Many excellent points by mojoey in this thread; I would like to expand on some specific parameters of performance for which we need to be able to hold the CFIDS Association accountable; perhaps these will provide some necessary clarification to the community of the Association's stance and viewpoints, and also help us develop benchmarks for its performance in both its research and advocacy capacities.
The CAA must be accountable not only for economic return of investment in the abstract, but for the impact on patients and their families of the research definitions it employs, the specific philosophical direction of that research, the literature it puts out, and of its past and future attempts to educate the medical community (such as online courses for doctors, the last one being in key areas both uninformed and potentially harmful in its embrace of unfalsifiable and otherwise scientifically questionable psychological and rehabilitative concepts).
Given that Suzanne Vernon, their Science Director, was a co-author of the CDC's deeply flawed "Empirical Definition" for CFS, and given her favorable references to psychosomatic interpretations of CFS in a past research network proposal (discussed elswehere on this forum) and past research collaborations with CDC scientists who have consistently psychologized our illness, the CAA has a responsibility to provide a clear statement from Dr. Vernon explaining her views on the role of psychological factors in creating or perpetuating any of the symptomology of CFS. This should include her own, and the Association's, view on "kinesiophobia", or fear or activity, which the CAA's Medscape CME attributed to many CFS patients. It should also include her current view on the utility of the "Empirical Definition" of CFS, taking into consideration the many criticisms levelled against it (most prominently by Leonard Jason) and her assessment of her own role in creating it.
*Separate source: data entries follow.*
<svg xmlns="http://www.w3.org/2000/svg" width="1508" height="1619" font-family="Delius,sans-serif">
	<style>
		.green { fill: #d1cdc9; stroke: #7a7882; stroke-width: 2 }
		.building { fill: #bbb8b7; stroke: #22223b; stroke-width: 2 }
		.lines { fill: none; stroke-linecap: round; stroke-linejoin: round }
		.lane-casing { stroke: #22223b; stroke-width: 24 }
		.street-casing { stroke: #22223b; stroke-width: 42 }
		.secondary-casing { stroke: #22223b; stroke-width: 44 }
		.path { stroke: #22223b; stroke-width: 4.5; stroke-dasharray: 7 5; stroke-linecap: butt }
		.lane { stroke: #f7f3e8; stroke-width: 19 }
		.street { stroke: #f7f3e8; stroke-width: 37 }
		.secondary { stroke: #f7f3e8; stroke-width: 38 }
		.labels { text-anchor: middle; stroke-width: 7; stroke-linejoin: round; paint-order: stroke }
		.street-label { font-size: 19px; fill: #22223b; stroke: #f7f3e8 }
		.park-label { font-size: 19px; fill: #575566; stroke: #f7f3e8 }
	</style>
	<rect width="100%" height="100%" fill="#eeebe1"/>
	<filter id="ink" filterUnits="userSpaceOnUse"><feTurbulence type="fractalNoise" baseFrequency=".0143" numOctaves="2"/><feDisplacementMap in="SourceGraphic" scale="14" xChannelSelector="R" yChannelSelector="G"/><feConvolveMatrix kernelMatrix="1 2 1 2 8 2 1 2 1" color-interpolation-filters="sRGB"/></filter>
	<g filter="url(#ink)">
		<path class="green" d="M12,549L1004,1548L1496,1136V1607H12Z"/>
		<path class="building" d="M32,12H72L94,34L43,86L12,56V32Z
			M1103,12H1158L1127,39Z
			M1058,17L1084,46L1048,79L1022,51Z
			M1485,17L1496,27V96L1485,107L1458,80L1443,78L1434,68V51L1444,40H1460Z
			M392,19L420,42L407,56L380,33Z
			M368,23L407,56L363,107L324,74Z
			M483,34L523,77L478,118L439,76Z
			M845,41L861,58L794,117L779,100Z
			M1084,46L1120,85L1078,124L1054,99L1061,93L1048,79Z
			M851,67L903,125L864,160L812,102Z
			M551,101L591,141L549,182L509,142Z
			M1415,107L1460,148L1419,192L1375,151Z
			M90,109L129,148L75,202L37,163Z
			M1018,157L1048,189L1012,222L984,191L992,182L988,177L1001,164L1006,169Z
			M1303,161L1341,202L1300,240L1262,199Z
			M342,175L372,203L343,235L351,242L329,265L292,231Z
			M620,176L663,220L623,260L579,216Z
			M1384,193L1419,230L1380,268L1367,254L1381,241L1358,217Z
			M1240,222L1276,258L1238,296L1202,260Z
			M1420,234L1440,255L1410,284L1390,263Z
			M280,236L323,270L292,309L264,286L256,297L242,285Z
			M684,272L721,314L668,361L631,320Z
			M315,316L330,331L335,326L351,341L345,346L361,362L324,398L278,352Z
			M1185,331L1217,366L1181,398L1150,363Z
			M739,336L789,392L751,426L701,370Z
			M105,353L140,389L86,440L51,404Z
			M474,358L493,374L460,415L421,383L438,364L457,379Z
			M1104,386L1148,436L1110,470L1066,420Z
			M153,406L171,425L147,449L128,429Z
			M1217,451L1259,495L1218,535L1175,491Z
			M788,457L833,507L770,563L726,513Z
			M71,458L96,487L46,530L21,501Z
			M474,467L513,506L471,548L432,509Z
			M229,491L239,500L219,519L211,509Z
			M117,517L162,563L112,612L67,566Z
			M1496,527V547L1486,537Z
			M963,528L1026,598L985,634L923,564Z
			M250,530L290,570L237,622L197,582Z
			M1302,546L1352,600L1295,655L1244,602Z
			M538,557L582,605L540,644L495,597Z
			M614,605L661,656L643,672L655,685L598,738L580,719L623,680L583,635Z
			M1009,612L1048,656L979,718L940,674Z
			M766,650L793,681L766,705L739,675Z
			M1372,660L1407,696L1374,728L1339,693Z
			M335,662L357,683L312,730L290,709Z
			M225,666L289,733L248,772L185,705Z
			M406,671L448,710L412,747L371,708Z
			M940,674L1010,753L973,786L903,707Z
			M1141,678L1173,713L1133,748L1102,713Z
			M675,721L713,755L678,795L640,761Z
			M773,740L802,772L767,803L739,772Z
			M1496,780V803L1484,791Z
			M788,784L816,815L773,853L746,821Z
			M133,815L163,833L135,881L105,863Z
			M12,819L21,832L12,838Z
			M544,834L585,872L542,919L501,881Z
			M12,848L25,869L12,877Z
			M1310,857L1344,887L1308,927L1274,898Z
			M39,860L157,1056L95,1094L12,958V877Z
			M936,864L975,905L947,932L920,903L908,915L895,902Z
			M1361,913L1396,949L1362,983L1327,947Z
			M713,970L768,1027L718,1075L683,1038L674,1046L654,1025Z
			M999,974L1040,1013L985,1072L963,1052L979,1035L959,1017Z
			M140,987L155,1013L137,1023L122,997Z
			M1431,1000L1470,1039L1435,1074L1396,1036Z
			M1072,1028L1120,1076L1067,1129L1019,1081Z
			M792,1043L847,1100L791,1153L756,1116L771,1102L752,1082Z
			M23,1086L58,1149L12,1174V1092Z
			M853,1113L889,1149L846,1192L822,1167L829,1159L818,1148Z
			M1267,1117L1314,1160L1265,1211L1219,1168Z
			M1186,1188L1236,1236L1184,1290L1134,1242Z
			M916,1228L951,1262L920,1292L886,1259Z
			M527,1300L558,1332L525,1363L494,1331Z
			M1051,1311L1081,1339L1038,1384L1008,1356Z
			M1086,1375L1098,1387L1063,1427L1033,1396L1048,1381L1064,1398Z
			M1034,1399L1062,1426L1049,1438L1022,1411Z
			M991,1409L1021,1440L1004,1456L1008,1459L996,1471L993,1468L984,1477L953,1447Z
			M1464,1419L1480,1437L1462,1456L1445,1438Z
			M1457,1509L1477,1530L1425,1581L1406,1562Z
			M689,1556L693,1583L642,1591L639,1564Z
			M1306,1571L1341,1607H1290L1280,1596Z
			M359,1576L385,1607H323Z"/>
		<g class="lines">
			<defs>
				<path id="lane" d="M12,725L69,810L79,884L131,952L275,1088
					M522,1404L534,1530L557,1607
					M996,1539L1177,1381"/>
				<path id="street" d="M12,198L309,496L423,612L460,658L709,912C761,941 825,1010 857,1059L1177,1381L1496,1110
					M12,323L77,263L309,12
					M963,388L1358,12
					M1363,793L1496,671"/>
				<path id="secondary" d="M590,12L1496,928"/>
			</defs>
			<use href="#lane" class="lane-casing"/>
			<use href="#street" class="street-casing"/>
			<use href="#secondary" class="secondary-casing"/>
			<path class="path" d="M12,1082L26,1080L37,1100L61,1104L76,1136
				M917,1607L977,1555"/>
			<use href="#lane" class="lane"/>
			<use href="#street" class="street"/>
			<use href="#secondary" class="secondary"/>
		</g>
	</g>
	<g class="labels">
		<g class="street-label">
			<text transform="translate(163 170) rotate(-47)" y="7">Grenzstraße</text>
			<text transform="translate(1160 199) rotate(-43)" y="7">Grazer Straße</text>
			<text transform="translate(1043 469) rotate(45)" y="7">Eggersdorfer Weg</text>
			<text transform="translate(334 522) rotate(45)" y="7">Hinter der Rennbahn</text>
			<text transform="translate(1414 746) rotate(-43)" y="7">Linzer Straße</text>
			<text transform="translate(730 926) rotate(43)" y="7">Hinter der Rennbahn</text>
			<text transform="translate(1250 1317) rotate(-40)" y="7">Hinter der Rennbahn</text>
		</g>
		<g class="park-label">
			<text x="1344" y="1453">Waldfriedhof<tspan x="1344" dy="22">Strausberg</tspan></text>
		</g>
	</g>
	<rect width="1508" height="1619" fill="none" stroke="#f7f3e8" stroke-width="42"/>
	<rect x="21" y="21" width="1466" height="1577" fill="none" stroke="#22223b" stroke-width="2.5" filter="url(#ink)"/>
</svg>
Given that the CAA has consistently promoted CBT/GET and even an article (quickly pulled after criticism on this forum, by the way) by Alex Howard which clearly stated just part of his views of psychological causation of CFS, the CAA has a responsibility to provide a clear position statement on (1) the role of psychological factors in creating or perpetuating any of the symptomology of CFS, (2) CBT, the Lightning Process and other "mind/body" treatments offered for CFS; (3) whether treatments/ therapies with limited or zero scientific validation or basis will be promoted (including being described in uncritical pieces) in any way by the Association; (4) the Association's method for determining the merit of treatments or therapies it will actually endorse, especially CBT and GET, including whether that method will incorporate thorough analyses of objective research and patient surveys on the efficacies of these therapies that make them worthy of such an endorsement to the patient community and to our doctors.
Given that the CAA has consistently promoted GET and related forms of gradual exercise increase for patients - sometimes on the advice of a few consulting physicians whose views are not universal among ME/CFS specialists - the CAA has a responsibility to provide a clear position statement of activity and exercise recommendations in ME/CFS that addresses the concerns of clinicians and patients whose experience contradicts that of those who endorse GET/ exercise in general for people with ME/CFS. This position statement must include a scientific justification for this position, and an analysis of all relevant research findings on the subject - not just those that find GET beneficial.
Given the questionable material the CAA has presented in the past regarding severely ill ME/CFS patients, or the general lack of information and focus on such patients at all, and given that these patients represent a significant but grieviously underreported percentage of the patient population, the CAA has a responsibility to (1) investigate and document the epidemiology, clinical description, and unique needs of this population - something that has been done in the UK but not in the US, (2) provide more information and focus on this group for the patients, their families, and especially for clinicians, so that the segment of the community most vulnerable to physical damage receives some degree of protection and advocacy; (3) re-examine the Association's promoted literature/ guidelines to clinicians to ensure that it is adjusted to unambiguously document the often unique limitations of this group of ME/CFS patients.
I would also argue that the CAA, as an organization soliciting funds for a research program, should clearly state guiding hypotheses of that program, including its current model or models of ME/CFS causation and pathophysiology that inform the development of its research program, and upon which the selection of studies to fund is based. Given past and especially recent advancements in ME/CFS research, the relative role of pathogens in those hypotheses/ models, and the degree to which the research program as a whole is or is not guided by a search for clues to pathogen involvement, should be unequivocally stated. Last but by no means least, the degree of the Associations's commitment to clear clinical and research definitions of ME/CFS should be stated. Any research funded by the Association should be required to incorporate use of the Canadian Consensus guidelines (adapted appropriately for research purposes).